BEGIN INPUT DATA
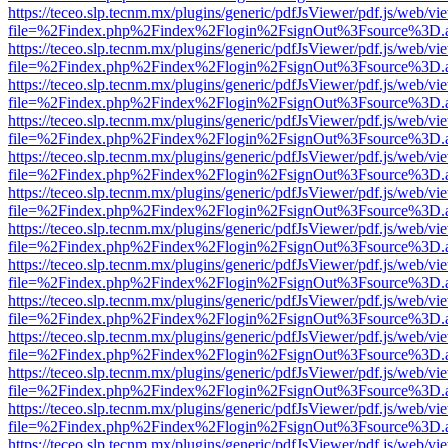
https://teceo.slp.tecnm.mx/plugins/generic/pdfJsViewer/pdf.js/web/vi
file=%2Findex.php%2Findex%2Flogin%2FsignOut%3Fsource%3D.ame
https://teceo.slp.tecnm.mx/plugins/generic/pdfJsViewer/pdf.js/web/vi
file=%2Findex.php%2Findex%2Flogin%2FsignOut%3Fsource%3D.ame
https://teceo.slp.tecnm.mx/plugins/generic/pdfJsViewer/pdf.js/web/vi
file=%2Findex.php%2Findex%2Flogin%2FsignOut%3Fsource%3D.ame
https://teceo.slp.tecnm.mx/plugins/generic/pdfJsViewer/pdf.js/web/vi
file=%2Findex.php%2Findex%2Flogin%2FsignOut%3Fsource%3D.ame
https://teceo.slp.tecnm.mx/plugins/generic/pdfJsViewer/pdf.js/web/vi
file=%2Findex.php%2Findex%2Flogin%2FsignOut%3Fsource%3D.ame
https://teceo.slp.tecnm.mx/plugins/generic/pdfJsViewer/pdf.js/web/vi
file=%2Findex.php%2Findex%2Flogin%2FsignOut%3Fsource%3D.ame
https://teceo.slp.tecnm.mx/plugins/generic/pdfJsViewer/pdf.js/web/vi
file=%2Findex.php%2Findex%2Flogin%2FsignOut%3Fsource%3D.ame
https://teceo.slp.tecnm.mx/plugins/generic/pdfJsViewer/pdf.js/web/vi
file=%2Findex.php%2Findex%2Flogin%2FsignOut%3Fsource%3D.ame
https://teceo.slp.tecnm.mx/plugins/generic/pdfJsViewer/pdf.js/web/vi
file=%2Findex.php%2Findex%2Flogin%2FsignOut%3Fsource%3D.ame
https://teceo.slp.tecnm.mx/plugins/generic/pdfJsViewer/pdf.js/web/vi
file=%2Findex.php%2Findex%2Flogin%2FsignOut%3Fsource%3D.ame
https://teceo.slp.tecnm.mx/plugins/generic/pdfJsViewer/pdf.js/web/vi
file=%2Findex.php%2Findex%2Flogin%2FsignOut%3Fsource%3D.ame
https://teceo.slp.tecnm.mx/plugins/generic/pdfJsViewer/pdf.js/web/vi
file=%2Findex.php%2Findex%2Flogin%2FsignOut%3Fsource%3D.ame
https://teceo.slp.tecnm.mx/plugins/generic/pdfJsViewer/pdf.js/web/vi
END INPUT DATA
BEGIN INPUT DATA
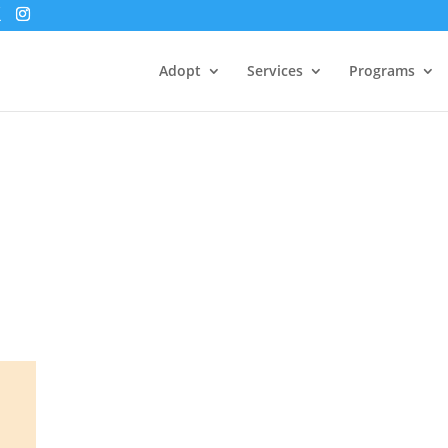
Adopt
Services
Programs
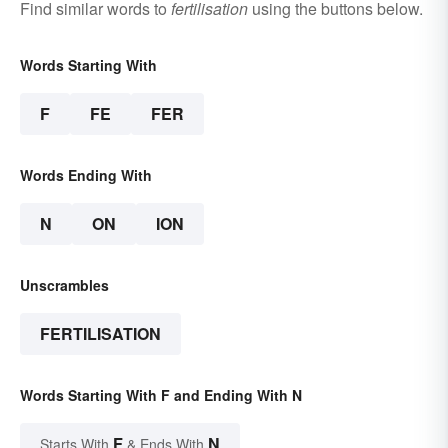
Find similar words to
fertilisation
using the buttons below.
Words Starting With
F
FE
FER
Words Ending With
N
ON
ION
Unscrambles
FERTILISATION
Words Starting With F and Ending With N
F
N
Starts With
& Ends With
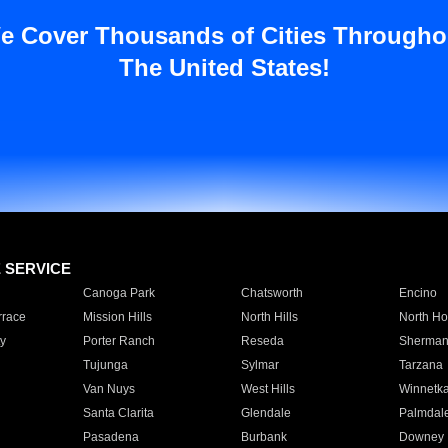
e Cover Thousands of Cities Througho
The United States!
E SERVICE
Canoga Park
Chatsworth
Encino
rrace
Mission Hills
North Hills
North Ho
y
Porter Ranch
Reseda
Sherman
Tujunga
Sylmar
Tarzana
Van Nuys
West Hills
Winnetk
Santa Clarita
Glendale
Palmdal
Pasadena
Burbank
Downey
END INPUT DATA
#### TO DO:
Report, as a bare number, how many lines above contain the string "With".

#### EXERCISE SOLUTION:
5